TRANILCIPROMINA Informações da substância

Ações terapêuticas

Antidepressivo inibidor da monoaminoxidase.

Propriedades

Usada como cloridrato, é um derivado não-hidrazínico, análogo estrutural da anfetamina. Inibe a monoaminoxidase (MAO), enzima envolvida no metabolismo da serotonina e dos neurotransmissores catecolaminérgicos, como epinefrina, norepinefrina e dopamina. É um inibidor da MAO não-seletivo, que se une de forma irreversível a esta enzima. A atividade MAO reduzida produz um aumento da concentração destes neurotransmissores nos locais de armazenamento em todo o SNC ou no sistema nervoso simpático. Acredita-se que a ação antidepressiva correlaciona-se melhor com as alterações nas características dos receptores produzidos pela administração crônica de tranilcipromina do que com o bloqueio da recaptação sináptica dos neurotransmissores, o que explicaria o atraso de 2 a 4 semanas na resposta terapêutica. Absorve-se bem no trato gastrintestinal. Metaboliza-se por oxidação no fígado de forma rápida. É eliminado por via renal e biliar.

Indicações

Tratamento da depressão maior sem melancolia, que não responde ou não tolera outros antidepressivos.

Posologia

Adultos: 30 mg/dia, com aumentos de 10 mg diários em intervalos de 1 a 3 semanas, conforme a necessidade e tolerância, até 60 mg/dia. Dose de manutenção: 10 a 20 mg/dia. Dose máxima: até 60 mg/dia. Não se recomenda sua administração em menores de 16 anos. Se uma dose de 10 mg 2 vezes ao dia durante 2 semanas não produzir resposta, deve ser aumentada para 20 mg pela manhã e 10 mg à tarde durante 1 semana ou mais. Se não for observada melhora, é provável que a administração continuada não fora benéfica.

Reações adversas

São de incidência mais frequente: enjoos ou sensação de enjoos graves, visão turva, constipação, micção dificultosa, cansaço e debilidade, sonolência.
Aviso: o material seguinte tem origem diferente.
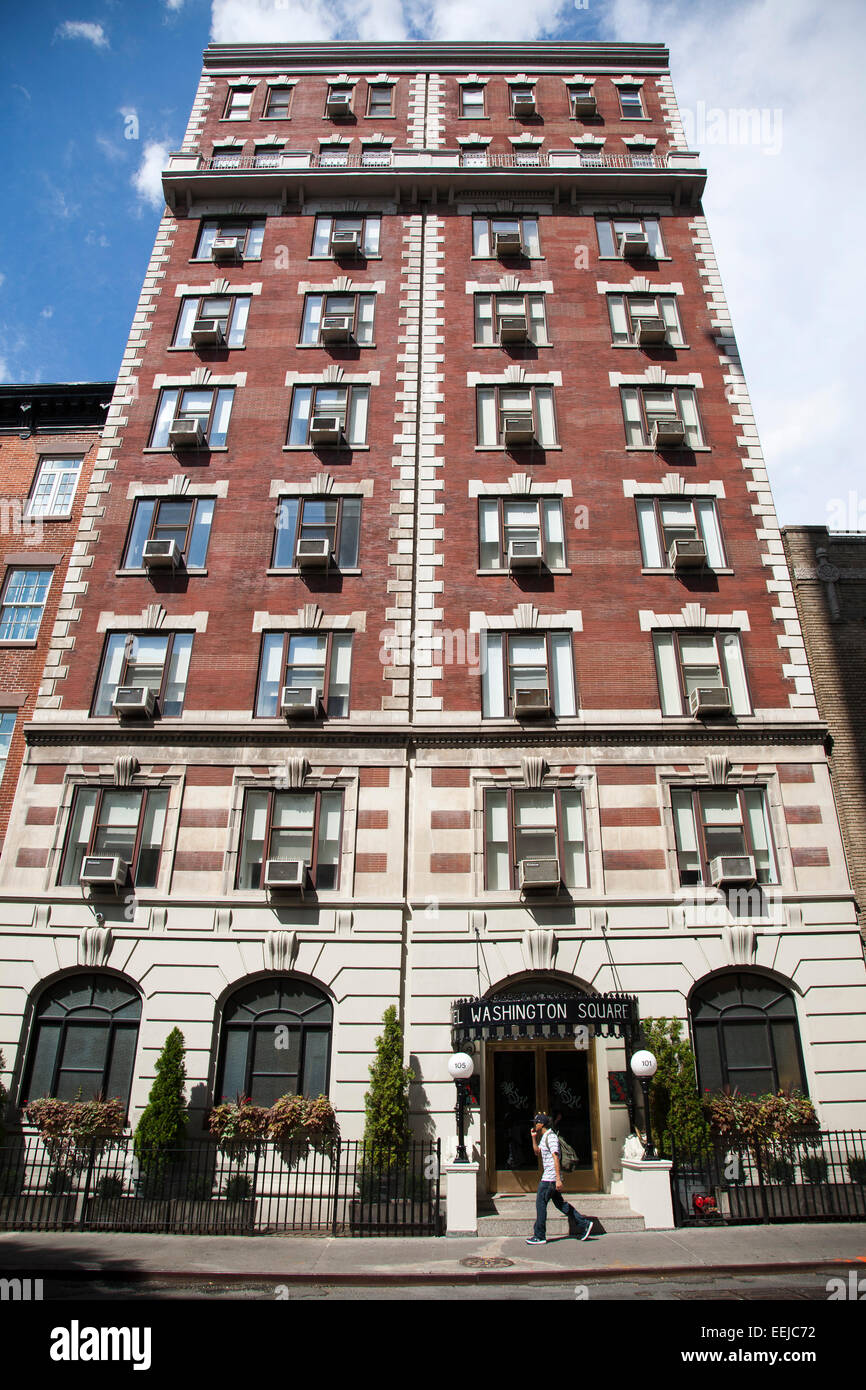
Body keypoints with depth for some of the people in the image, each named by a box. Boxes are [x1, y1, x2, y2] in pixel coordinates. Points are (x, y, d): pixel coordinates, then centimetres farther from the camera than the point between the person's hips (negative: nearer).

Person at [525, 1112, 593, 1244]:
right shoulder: (544, 1137, 15)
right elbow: (537, 1152, 26)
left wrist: (558, 1179, -26)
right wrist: (534, 1137, 12)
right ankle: (584, 1224, 17)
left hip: (550, 1177, -10)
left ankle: (540, 1236, 3)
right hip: (548, 1175, 10)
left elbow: (555, 1158, -22)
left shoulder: (551, 1137, -16)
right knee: (559, 1203, 14)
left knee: (540, 1203, -4)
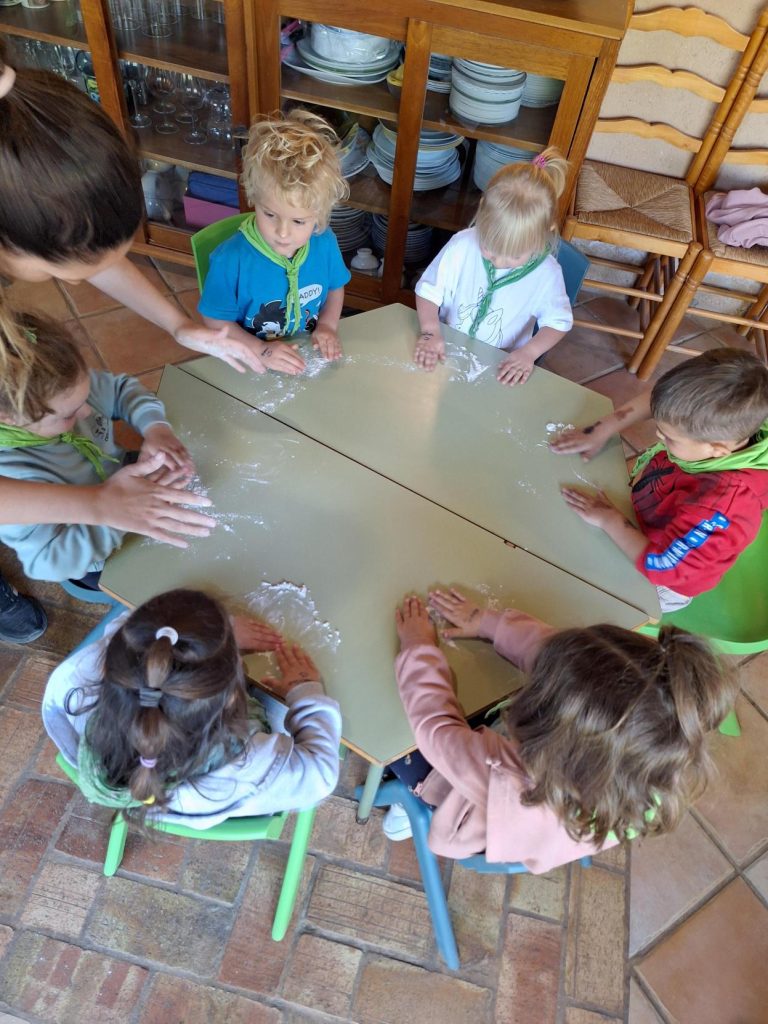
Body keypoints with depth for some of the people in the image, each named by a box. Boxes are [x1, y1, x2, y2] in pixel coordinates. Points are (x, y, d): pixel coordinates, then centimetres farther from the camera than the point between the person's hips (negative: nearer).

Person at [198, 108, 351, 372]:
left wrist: (327, 325, -4)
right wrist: (261, 351, -18)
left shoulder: (325, 243, -7)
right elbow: (215, 322, -9)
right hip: (253, 370, -3)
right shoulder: (230, 260, -18)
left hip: (312, 358, 3)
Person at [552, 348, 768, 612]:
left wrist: (608, 519, -27)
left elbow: (659, 566, -36)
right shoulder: (715, 423, -26)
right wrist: (601, 432, -15)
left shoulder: (720, 508, -44)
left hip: (658, 584, -6)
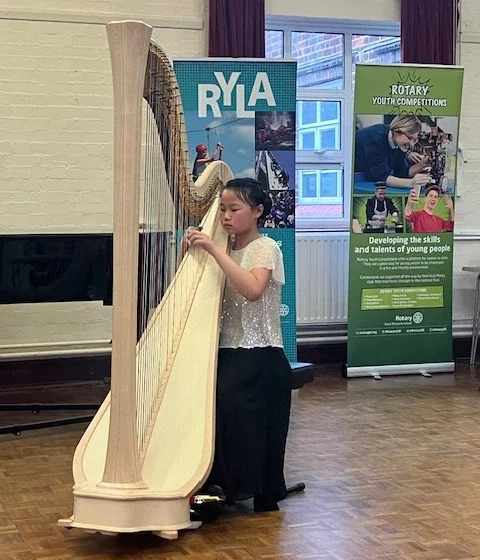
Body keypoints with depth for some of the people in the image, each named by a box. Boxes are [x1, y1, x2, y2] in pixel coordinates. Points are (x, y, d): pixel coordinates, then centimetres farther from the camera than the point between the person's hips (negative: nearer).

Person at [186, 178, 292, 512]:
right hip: (226, 352, 6)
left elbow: (253, 290, -26)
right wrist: (191, 252, -3)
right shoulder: (226, 252, 15)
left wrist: (213, 249, -26)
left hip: (260, 359, -6)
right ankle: (217, 485, -6)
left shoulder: (265, 248, -6)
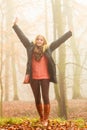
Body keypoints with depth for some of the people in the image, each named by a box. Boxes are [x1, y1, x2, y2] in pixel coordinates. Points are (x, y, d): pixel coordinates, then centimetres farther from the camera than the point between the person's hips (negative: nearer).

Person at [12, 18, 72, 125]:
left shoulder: (48, 49, 5)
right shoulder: (31, 47, 7)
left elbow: (59, 41, 8)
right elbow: (22, 37, 11)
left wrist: (70, 33, 10)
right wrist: (15, 25, 13)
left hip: (45, 77, -2)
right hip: (34, 78, 2)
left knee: (45, 98, -6)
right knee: (37, 99, 9)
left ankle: (46, 120, -1)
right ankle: (41, 118, 24)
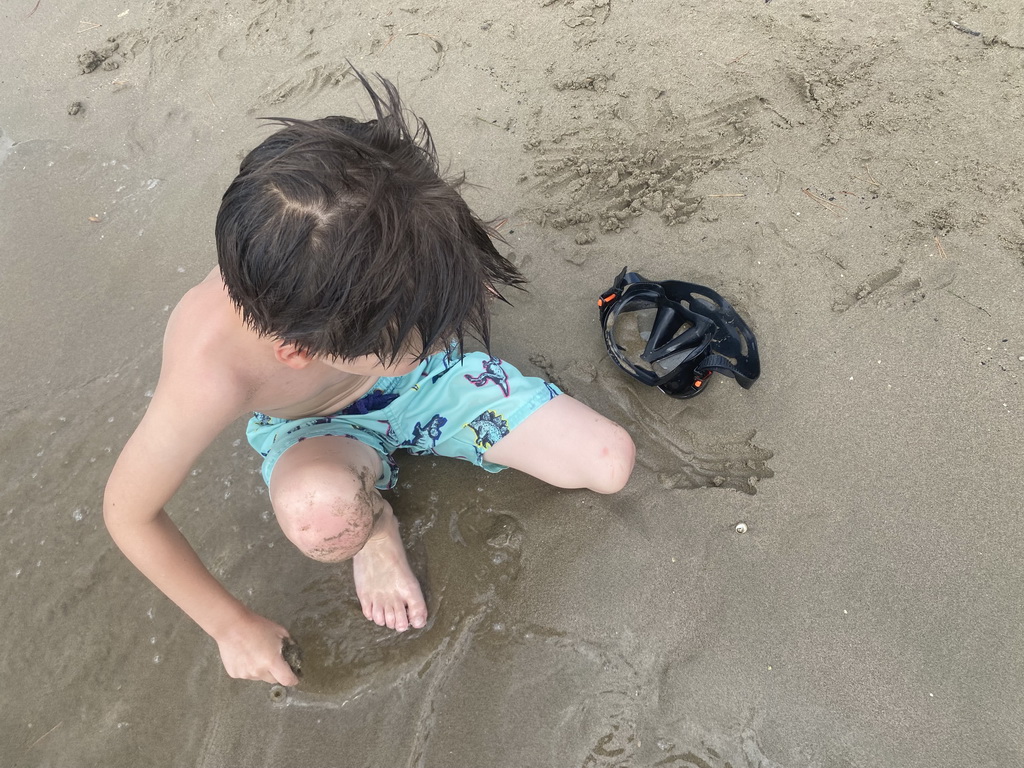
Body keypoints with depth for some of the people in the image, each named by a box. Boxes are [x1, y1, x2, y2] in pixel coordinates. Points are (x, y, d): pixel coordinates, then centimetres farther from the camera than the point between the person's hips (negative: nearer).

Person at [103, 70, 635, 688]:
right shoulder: (210, 374, -42)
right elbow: (129, 514, -22)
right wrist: (232, 626, -13)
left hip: (425, 381, 4)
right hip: (315, 428, -3)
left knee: (612, 463, -7)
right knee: (321, 514, -42)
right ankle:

De incidência rara: colúria, erupção cutânea, edemas de membros inferiores. Sinais de superdosagem: ansiedade grave, confusão, enjoos graves, febre, alucinações, cefaleias, crises convulsivas, sudoração e irritabilidade não-habitual.

Precauções

É importante evitar bebidas alcoólicas e com cafeína. Ao produzir sonolência deve-se ter precaução ao dirigir veículo ou realizar trabalhos que requeiram estado de atenção. Controlar a glicemia e glicosúria em pacientes diabéticos, dado que os resultados podem estar diminuídos. Não se recomenda sua administração em menores de 16 anos, já que pode produzir atraso no crescimento.

Interações

O uso simultâneo de anticonvulsivos pode aumentar os efeitos depressores sobre o SNC e produzir uma alteração nos quadros de crises epileptiformes. Os antidepressivos tricíclicos aumentam os efeitos anticolinérgicos e podem produzir crises hiperpiréticas, crises hipertensivas e convulsões graves. Os IMAO potencializam os efeitos dos hipoglicemiantes orais e da insulina. Com o dextrometorfano pode ocorrer excitação, hipotensão e hiperpirexia. Com os diuréticos pode ocorrer um efeito hipotensor aumentado. Pode-se prolongar e intensificar os efeitos sedativos e antimuscarínicos do naloperidol, loxapina, fenotiazinas e tioxantenos. Não se recomenda o uso simultâneo com levodopa, uma vez que a associação pode gerar crises hipertensivas de moderadas a graves e repentinas. O uso de L-triptofano pode produzir hipereflexia, hiperventilação, hipertermia, desorientação ou confusão. A associação com metildopa pode produzir hiperexcitabilidade. O uso simultâneo de drogas simpaticomiméticas pode prolongar e intensificar os efeitos vasodepressores e de estimulação cardíaca.

Contraindicações

Disfunção hepática grave. Feocromocitoma. Disfunção renal. A relação risco-benefício deve ser avaliada na presença de alcoolismo ativo ou tratado, asma ou bronquite, arritmias cardíacas, enfermidade cerebrovascular, epilepsia, diabetes mellitus, hipertensão, hipertireoidismo, esquizofrenia paranoide, mal de Parkinson e disfunção renal e hepática.